Fluctuating LDL cholesterol affects older adults' cognitive function

By John Murphy, MDLinx
Published July 19, 2016


Key Takeaways

Greater visit-to-visit variability of low-density lipoprotein (LDL) cholesterol is associated with lower cognitive performance in a study of older adults, according to an article published online July 19, 2016 in the journal Circulation.

“Our findings suggest for the first time that it’s not just the average level of your LDL cholesterol that is related to brain health, but also how much your levels vary from one measurement to another,” said lead study author Roelof Smit, MD, a PhD student at Leiden University Medical Center in Leiden, the Netherlands. 

Dr. Smit and colleagues found that LDL variability was not only associated with immediate and delayed memory-related outcomes, but also linked to lower measures of selective attention and processing speed.
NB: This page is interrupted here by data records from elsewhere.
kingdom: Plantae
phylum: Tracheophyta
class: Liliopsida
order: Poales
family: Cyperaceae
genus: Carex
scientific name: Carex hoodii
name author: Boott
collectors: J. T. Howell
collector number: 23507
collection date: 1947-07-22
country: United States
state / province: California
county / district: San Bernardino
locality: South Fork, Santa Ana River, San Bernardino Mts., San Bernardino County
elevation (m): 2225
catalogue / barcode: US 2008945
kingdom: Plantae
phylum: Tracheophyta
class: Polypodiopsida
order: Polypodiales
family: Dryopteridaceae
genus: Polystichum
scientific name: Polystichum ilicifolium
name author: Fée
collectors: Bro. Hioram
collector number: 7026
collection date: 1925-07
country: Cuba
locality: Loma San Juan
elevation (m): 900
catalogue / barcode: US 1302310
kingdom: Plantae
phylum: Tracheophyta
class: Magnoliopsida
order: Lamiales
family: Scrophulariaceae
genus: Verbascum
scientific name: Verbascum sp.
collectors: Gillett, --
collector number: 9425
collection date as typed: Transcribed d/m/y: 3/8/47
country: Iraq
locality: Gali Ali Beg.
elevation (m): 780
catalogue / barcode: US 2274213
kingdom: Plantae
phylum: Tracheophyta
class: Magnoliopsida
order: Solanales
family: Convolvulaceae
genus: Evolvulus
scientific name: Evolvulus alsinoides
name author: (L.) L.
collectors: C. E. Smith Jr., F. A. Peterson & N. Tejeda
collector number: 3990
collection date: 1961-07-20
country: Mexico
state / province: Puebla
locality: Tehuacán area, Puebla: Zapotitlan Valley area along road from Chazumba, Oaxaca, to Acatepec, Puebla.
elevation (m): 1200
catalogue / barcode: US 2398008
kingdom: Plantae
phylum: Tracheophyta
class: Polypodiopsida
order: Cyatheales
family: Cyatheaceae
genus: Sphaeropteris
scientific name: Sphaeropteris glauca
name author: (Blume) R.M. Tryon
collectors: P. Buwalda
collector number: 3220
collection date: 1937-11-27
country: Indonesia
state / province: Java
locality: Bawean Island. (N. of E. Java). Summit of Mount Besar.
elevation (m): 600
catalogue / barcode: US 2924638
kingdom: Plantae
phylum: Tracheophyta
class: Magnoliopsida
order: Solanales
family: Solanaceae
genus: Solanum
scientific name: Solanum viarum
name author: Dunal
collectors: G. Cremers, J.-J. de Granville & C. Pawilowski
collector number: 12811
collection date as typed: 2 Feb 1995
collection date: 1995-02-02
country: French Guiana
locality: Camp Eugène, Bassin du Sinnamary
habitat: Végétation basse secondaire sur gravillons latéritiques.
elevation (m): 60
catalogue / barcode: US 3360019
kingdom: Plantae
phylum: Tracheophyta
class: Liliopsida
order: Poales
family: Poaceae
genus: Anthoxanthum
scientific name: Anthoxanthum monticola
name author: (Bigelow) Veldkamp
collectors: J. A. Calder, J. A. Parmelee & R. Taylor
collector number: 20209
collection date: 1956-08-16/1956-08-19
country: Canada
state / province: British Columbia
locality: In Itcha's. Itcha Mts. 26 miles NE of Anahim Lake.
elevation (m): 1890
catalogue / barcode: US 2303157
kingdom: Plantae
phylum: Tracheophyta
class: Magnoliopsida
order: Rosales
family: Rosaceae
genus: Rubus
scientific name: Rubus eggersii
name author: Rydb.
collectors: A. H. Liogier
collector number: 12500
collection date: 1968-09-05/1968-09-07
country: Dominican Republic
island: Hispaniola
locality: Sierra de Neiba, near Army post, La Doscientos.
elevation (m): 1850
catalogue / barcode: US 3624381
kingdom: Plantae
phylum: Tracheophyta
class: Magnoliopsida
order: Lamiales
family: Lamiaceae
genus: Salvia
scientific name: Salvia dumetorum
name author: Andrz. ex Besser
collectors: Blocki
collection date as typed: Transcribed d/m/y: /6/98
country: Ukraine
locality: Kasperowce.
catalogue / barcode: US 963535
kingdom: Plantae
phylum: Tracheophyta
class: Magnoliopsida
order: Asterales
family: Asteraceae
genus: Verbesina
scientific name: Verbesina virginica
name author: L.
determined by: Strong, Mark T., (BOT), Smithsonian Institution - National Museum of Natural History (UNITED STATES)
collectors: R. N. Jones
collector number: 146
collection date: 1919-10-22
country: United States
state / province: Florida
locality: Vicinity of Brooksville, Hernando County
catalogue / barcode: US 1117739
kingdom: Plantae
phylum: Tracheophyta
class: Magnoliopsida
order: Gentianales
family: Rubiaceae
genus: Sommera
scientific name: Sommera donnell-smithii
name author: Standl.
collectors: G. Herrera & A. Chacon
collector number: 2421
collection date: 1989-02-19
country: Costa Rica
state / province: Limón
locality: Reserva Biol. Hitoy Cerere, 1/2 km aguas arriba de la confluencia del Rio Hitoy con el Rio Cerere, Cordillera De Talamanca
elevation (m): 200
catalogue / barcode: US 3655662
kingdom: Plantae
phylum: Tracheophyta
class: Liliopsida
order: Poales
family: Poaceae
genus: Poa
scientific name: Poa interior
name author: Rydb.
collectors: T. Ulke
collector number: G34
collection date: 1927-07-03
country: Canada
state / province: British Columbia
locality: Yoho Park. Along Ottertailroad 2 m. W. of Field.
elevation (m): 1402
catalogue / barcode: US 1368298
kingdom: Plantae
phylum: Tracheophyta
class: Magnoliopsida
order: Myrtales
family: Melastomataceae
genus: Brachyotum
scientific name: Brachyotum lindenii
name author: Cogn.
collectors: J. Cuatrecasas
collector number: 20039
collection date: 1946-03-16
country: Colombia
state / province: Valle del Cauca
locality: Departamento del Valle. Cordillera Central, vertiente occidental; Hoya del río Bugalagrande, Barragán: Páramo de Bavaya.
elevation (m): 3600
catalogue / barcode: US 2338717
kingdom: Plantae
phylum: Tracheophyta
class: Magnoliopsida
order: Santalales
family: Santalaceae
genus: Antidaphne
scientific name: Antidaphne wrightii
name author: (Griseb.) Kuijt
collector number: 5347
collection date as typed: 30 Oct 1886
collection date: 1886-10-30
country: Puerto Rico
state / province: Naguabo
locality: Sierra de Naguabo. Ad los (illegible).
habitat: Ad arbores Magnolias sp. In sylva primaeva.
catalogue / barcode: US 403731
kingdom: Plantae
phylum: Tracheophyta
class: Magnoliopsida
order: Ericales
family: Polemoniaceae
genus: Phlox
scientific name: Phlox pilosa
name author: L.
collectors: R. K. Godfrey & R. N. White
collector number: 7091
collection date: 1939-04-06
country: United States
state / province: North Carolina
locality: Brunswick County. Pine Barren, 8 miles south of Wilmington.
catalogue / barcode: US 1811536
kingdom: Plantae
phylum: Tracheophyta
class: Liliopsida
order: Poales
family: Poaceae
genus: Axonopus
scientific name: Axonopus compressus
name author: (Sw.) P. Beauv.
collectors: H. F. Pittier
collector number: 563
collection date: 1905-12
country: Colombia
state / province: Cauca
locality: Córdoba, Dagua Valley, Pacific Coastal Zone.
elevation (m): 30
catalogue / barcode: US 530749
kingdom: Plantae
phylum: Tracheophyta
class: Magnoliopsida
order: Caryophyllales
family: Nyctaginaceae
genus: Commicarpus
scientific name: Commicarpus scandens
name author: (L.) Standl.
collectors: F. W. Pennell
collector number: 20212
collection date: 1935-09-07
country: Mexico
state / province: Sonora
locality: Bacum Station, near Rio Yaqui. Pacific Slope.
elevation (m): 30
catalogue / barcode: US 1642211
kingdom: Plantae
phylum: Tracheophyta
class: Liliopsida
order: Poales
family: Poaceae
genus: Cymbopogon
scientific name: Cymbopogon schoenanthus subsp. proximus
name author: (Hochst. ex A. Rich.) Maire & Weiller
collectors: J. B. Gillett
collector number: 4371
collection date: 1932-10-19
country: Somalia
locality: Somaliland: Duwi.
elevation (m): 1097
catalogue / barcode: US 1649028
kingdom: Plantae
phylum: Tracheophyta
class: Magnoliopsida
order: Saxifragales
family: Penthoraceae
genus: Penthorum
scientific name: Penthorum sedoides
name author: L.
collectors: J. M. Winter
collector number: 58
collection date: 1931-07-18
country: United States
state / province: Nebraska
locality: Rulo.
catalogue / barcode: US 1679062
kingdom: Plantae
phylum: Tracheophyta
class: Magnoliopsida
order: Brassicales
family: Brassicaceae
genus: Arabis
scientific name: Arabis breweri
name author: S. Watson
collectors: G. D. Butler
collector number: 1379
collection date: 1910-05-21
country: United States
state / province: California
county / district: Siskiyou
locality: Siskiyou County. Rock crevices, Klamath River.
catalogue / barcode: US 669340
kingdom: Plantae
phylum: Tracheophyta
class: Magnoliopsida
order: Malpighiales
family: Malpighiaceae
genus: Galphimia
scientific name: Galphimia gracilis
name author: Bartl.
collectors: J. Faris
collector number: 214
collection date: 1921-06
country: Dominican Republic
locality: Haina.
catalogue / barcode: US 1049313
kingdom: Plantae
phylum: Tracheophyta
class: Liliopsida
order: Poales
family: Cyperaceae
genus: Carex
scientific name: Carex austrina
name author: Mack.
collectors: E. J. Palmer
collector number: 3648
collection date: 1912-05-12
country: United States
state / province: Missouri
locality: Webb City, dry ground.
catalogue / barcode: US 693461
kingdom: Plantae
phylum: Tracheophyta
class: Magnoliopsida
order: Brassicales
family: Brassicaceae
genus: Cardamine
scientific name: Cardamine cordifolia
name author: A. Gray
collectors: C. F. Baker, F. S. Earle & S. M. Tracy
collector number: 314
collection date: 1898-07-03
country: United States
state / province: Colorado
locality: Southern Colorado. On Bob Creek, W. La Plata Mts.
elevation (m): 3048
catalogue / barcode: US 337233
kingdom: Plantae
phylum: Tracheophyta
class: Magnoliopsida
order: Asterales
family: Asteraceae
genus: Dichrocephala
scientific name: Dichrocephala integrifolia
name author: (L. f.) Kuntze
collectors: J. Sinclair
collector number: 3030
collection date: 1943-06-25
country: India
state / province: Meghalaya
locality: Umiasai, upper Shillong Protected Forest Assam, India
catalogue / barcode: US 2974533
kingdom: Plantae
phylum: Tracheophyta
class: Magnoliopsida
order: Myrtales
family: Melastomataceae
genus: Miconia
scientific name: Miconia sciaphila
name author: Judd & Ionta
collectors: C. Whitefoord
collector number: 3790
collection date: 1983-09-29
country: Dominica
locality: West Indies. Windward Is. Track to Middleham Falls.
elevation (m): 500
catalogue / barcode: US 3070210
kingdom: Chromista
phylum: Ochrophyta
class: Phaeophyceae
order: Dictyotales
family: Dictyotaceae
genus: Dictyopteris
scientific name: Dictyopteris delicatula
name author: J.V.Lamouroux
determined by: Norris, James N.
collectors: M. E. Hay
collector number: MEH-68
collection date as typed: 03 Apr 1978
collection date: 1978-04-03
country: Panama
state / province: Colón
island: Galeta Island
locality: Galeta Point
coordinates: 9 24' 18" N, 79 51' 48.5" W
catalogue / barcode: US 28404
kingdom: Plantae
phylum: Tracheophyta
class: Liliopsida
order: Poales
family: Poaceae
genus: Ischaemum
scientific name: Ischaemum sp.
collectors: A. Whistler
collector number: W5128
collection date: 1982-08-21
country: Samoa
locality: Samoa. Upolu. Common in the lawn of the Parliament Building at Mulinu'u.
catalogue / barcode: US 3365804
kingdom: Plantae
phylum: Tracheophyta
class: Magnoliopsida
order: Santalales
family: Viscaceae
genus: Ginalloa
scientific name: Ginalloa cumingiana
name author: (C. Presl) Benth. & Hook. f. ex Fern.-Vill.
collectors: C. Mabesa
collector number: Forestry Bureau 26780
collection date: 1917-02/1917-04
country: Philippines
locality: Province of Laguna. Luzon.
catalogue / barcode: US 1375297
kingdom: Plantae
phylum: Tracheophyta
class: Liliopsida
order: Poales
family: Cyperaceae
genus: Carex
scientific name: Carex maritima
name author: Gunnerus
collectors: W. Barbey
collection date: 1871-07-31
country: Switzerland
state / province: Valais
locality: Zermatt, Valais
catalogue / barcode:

For example, study participants with the highest LDL cholesterol variability took an average 2.7 seconds longer to finish a test of selective attention (the Stroop Color and Word Test) compared with individuals who had the lowest variability.

“While this might seem like a small effect, it is significant at a population level,” Dr. Smit said.

An MRI substudy found that greater LDL variability was also associated with lower cerebral blood flow and greater white matter hyperintensity load, which has been linked to endothelial dysfunction.

Whether patients took statins had no effect on the outcome, nor did a patient’s average level of LDL cholesterol. The association was also independent of patients’ known cerebrovascular and cardiovascular disease and comorbidities.

In conducting this study, researchers included 4,428 participants in the PROspective Study of Pravastatin in the Elderly at Risk (PROSPER), ages 72 to 80, who lived in Scotland, Ireland, and the Netherlands. Participants had either preexisting vascular disease or were at a higher risk for developing it due to a history of hypertension, cigarette smoking, or diabetes.

The researchers defined LDL cholesterol variability as the intra-individual standard deviation over four LDL cholesterol measurements after baseline. They tested participants using four assessments of cognitive function—a selective attention test, a processing speed test, and two tests of memory (both immediate recall delayed recall)—and looked for associations with LDL variability.

Results showed that patients with greater variability of LDL cholesterol tended to have comparatively lower scores of cognitive performance.

This finding calls to mind previous research that found associations between blood pressure variability and neurocognitive function, the researchers noted. It also raises the question of whether loss of physiological homeostasis could lead to neurocognitive decline through parallel pathophysiological pathways.

“These results add an important puzzle piece to the emerging evidence that vascular risk factors are closely related to brain health,” Dr. Smit said.  “Our study is just the first exciting step. Further studies are needed to examine whether these findings could truly influence clinical practice.”

The study was funded by Bristol-Myers Squibb.